Age and Change or Dead Men Don't Win Bar Fights

Change works for me. Changing jobs. Changing cities. Changing addresses. The work of change stinks, but once it’s done, I just like the difference, for its own sake. One change I haven’t liked so much is the very real feeling of aging. You see it at 30 and that’s not so great. Still, age has made some changes in me for the better.

The tale of the short story.

For the last few years, I have been trying to fund a publisher for a short story I wrote. It’s called “Work Off,” and it’s about a boyfriend who finds his girlfriend doing Tae Bo Aerobics naked, in a roomful of other naked Tae Bo fighters. As the story proceeds, you learn the nudity was a communal act of protest against his oppressive ways.

The story won me a handwritten note on the rejection slip from The Missouri Review and a fiery ovation at coffee shop reading in Madison, Wisconsin.
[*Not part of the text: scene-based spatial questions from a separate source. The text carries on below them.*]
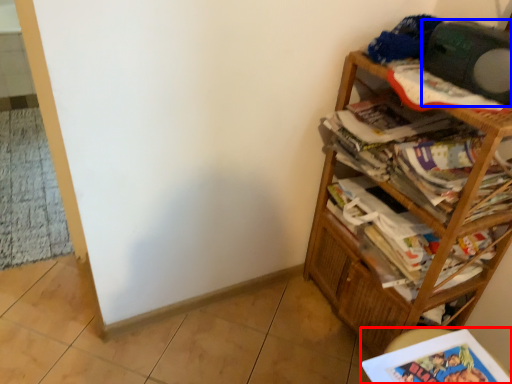
Question: Which object appears farthest to the camera in this image, book (highlighted by a red box) or speaker (highlighted by a blue box)?

Choices:
 (A) book
 (B) speaker

Answer: (B)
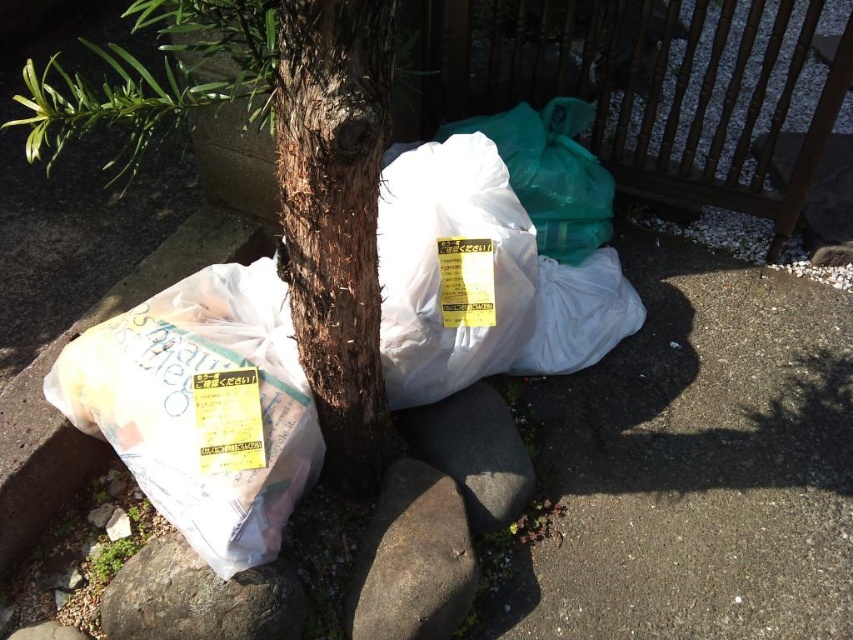
You have a small container that can only hold items up to the size of the brown rough stone at lower center. Can you fit the white plastic bag at lower left into the container without it overflowing?

The white plastic bag at lower left is larger in width than the brown rough stone at lower center, so it won

You are a park maintenance worker who needs to collect all items left near the tree trunk. You see the white plastic bag at left and the gray rough stone at center. Which item is located to the east of the other?

The white plastic bag at left is positioned on the left side of gray rough stone at center, so it is located to the east of the gray rough stone at center.

You are an environmental inspector checking recycling bins. You notice a white plastic bag at lower left and a brown rough bark tree at center. Which object has a greater width?

The white plastic bag at lower left has a greater width than the brown rough bark tree at center according to the description.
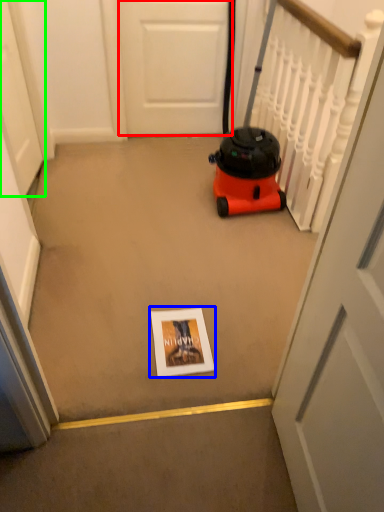
Question: Which object is the closest to the door (highlighted by a red box)? Choose among these: copy (highlighted by a blue box) or door (highlighted by a green box).

Choices:
 (A) copy
 (B) door

Answer: (B)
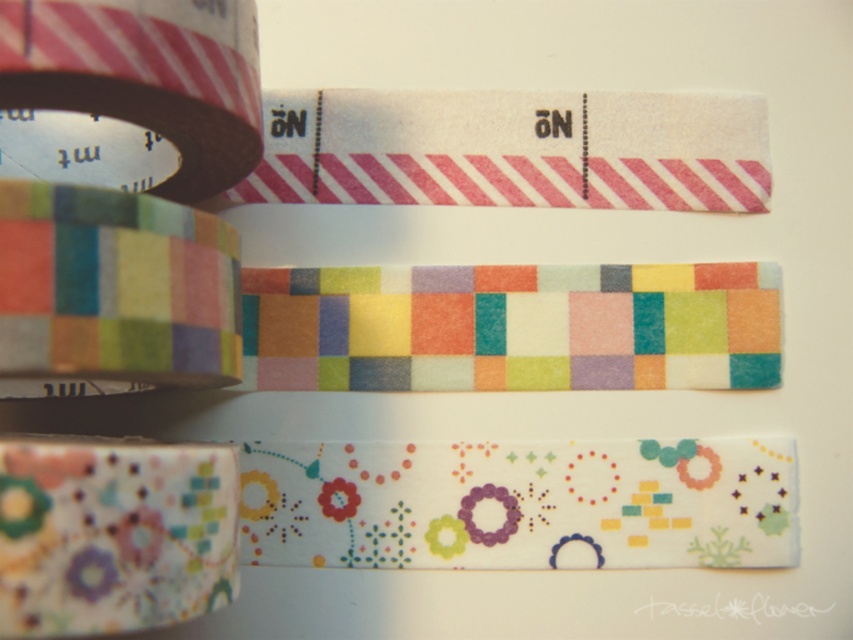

I thought it was good enough for publication, but it just hadn’t found its outlet yet.

There’s a small magazine here in Philadelphia that I read, and I decided to submit it there. I wanted to give it a quick read for typos first, though, so I opened it up this past Tuesday.

Wow, it was bad. Real bad. Wording. Pacing. Character. I still like the plot, but the only hope for this story was to take a blank page in the notebook and repackage it from “Once upon a time” on.

So what’s the positive side? This: that I could even see it. Before, I thought this story had it. Now, I can see why it doesn’t. Finally. At last.

Some part of me has gotten smarter.

The tale of the philosopher.

When I read Plato in college, I struggled to stay interested enough to talk about his work intelligently in class. I never really read the bits of Aristotle we were assigned. All I really remember about my Freshmen year Philosophy class is an image from Rousseau — I see naked men running between city states. That’s all I’ve got.

One of the ideas I have for my new book requires me to go back and read some Plato, some Aristotle, maybe some others, to help inform the tensions between some of the main characters, so I’m reading Plato again. It’s a whole different experience. It’s as if I never read him before.

I find myself engaged in a way I hadn’t been in class. It engages me on two levels:

  1. Socrates has a great character. He’s so snarky.

  2. All the fundamental assumptions of Socrates/Plato’s “investigations” are nonsense. I really disagree not just with what the philosophers have to say, but with the very premises by which they mean to sort it out.

When I was a teenager, Plato’s ideas should have been very seductive to me. I remember sitting with my mother and telling her that the goal of intelligent people should be to develop an ideology such that all their thinking about everything is consistent. Socrates sought a unity in all things, too, a simplification, a clarity.

Not to go into too much detail, but these days I believe the clearest mind is the one that looks well upon chaos. That definitions are a means, but they sure as hell aren’t an end. Lastly, that language alone can’t prove or disprove anything. In short, I find objecting to Plato very engaging.

Try as I might, I couldn’t get into it like this as a Freshmen, and I can’t help but think that was simply because I didn’t have the chops to wrestle with the old master yet. Now, I seem to, and wrestle with him I do.

And, lucky for me, dead men don’t win bar fights.

What’s good about going?

Now that I can look back on the way my worldview has changed since my brain switched on, it really gives me a greater appreciation for the journey. I suppose a beetle walking slowly and low to the ground might not notice the gradual change as he crossed desert then meadow then tundra, but if he looked back through his camera’s snapshots he’d see — the landscape has really changed. If the landscape has changed, at least that means you’ve gotten somewhere.